EL ASESINATO de "Argala" en una fecha y mediante procedimientos que necesariamente evocan el atentado contra el almirante Carrero, puede ser objeto de diferentes interpretaciones en lo que a la identidad de sus autores se refiere, pero, en cualquier caso, complica sin duda enormemente la ya erizada situación del País Vasco, cuya pacificación es necesaria para consolidar las instituciones democráticas. en España. Esa nueva muerte exige, para quienes creemos que los valores de una sociedad pluralista se hallan indisociablemente vinculados a principios éticos, la declaración de que la violencia en una democracia es sólo patrimonio del Estado, que la debe aplicar dentro de los cauces y garantías establecidos. Es decir, sólo puede ser ejercida por las autoridades y los funcionarios en tanto que tales -no como simples particulares- con arreglo a los procedimientos marcados por las leyes.La hipótesis de que la muerte de Argala es un ajuste de cuentas dentro de ETA no puede ser descartada, pero tampoco debe ser elevada a la condición de única explicación posible. Ahí está el precedente de la «desaparición» de Pertur atribuida primero con toda ligereza a los servicios secretos españoles, y luego, con fundamento apenas rebatible, a los comandos bereziak que se integraron posteriormente en ETA militar.
Los extendidos rumores de que Argala era el dirigente de ETA militar más partidario de buscar una salida política para la deteriorada situación del País Vasco dan fuerza a la analogía entre su muerte y la de Pertur, liquidado por sus antiguos compañeros de armas precisamente por defender la necesidad de enterrar las metralletas y por propugnar vías no violentas de lucha política.

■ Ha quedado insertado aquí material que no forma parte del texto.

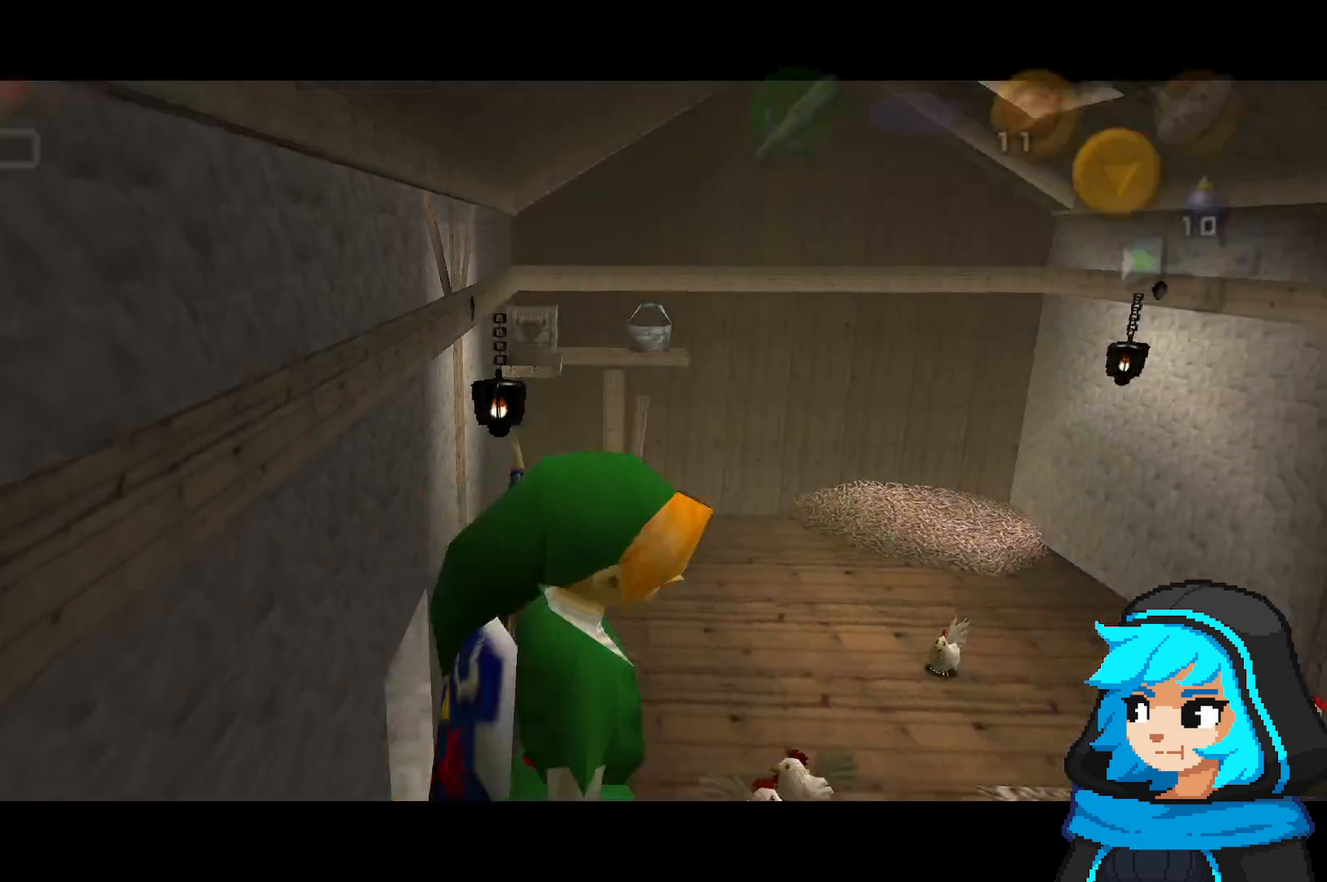
{"dt_ms": 500, "buttons": [], "left_stick": "left", "events": [[200, "left_stick", "center"], [300, "left_stick", "left"]]}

A falta de pruebas, no cabe verificar esa hipótesis, pero sí se pueden formular algunas conjeturas sobre su plausibilidad. No es lo mismo «hacer desaparecer» a un dirigente histórico de ETA, que volarlo por los aires en el aniversario del asesinato del almirante Carrero. La impenetrabilidad de ETA hace ociosa cualquier especulación acerca de las fuerzas que, en su seno, podían impugnar la, personalidad de Argala como dirigente. Pero si esa tendencia, efectivamente, existiera y sus militantes hubieran decidido suprimir a Beñarán, no resulta muy verosímil que eligieran la publicidad de un atentado para cumplir sus fines. Los ajustes de cuentas dentro de una banda terrorista suelen tener un aire y un estilo que rara vez cuadran con la voladura de Anglet.

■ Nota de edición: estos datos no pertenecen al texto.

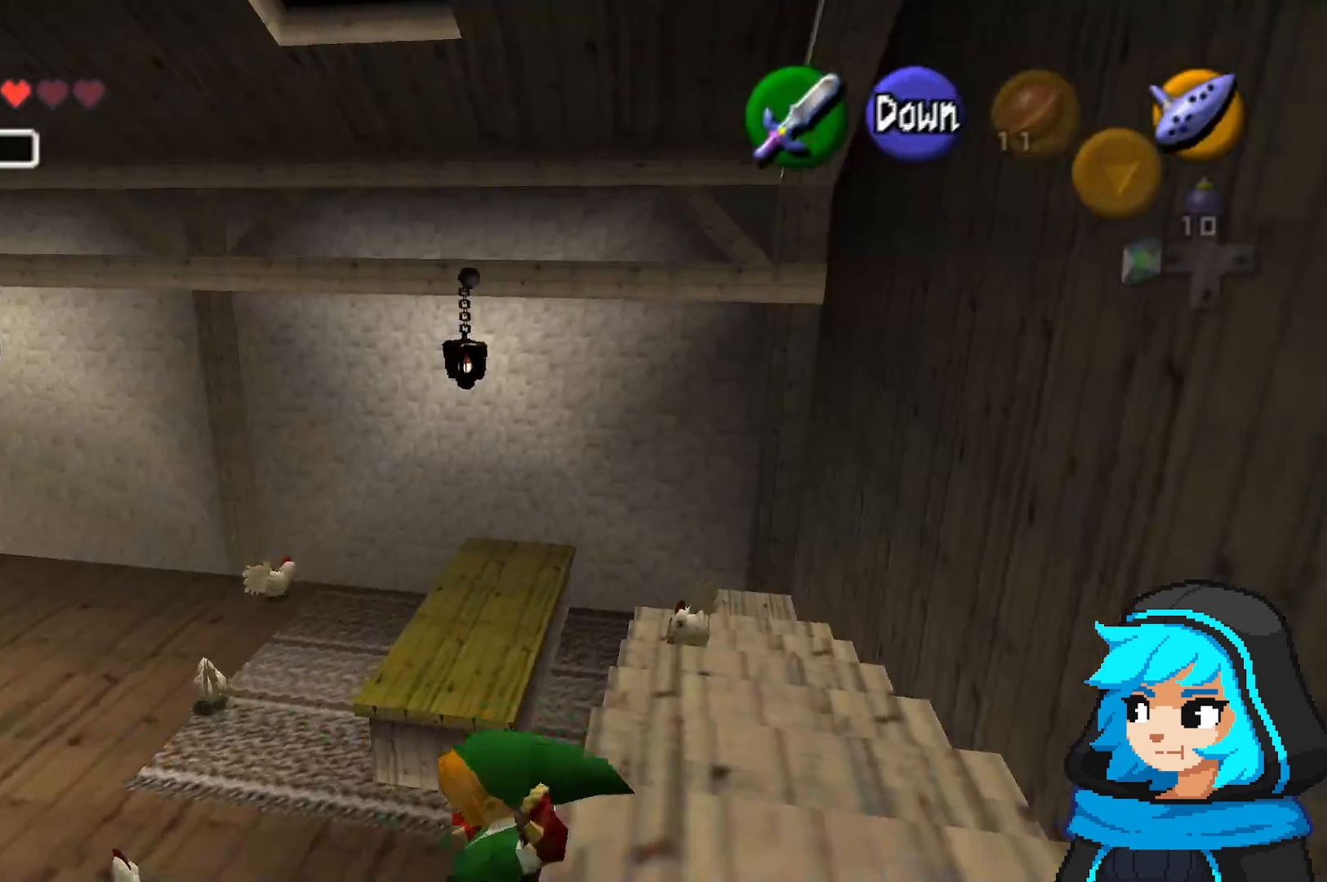
{"dt_ms": 1000, "buttons": [], "left_stick": "left"}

Otra hipótesis sería que ese atentado fuera un acto de venganza demorado durante cinco años, una factura escrita con el lenguaje de la ley del talión para demostrar que quien a hierro mata, a hierro muere. La fecha y las circunstancias suscitan tan automáticamente el recuerdo de la llamada «Operación Ogro», que resulta difícil no tener presente esa siniestra semejanza invertida.
Así, es inevitable plantearse con la misma incertidumbre que afecta al contenido de veracidad de las otras conjeturas, la hipótesis de que el atentado de Anglet pueda constituir un comienzo de «guerra sucia» contra el terrorismo de ETA, situada en esa vagarosa e inquietante tierra de nadie de los servicios paralelos o del arrendamiento de mano de obra asesina para cumplir planes concebidos en lugares más respetables. Desde este periódico hemos expresado, una y otra vez, nuestra repulsa y nuestra condena por los viles y cobardes atentados perpetrados por ETA; hemos analizado sus indigentes elucubraciones teóricas y sus frías estrategias políticas de desestabilización, y hemos señalado que el sentido último de su acción era la liquidación de las instituciones democráticas en toda España y la creación de un estado de guerra permanente en el cuerpo de la sociedad vasca. La tentación de aplicar procedimientos de -«guerra sucia» para combatir a ETA -hipótesis, repetimos, no probada en el caso del asesinato de Argala- sería un atentado contra los principios de ética política que deben inspirar una sociedad civilizada, pero sobre todo sería un error imperdonable: ampliaría la base social del terrorismo vasco y constituiría un camino directo para el progresivo deterioro y el eventual colapso de las libertades y del pluralismo en nuestro país. El empeño por contraponer, de manera unilateral y rígida, las soluciones políticas y las soluciones policiales en el País Vasco pertenece al campo maldito de las recetas mágicas, cuyos efectos son todo menos curativos. Las medidas policiales, absolutamente imprescindibles para combatir a los terroristas, deben hallarse inscritas en el marco más amplio de las medidas políticas (a su vez inaplicables sin una eficaz actuación de las fuerzas de orden público respaldadas por el cuerpo social).
Sea cual sea la hipótesis a la que los hechos confieran en el futuro fuerza de verdad, parece fuera de duda que las perspectivas de paz en el País Vasco han sufrido un retroceso después del atentado de Anglet.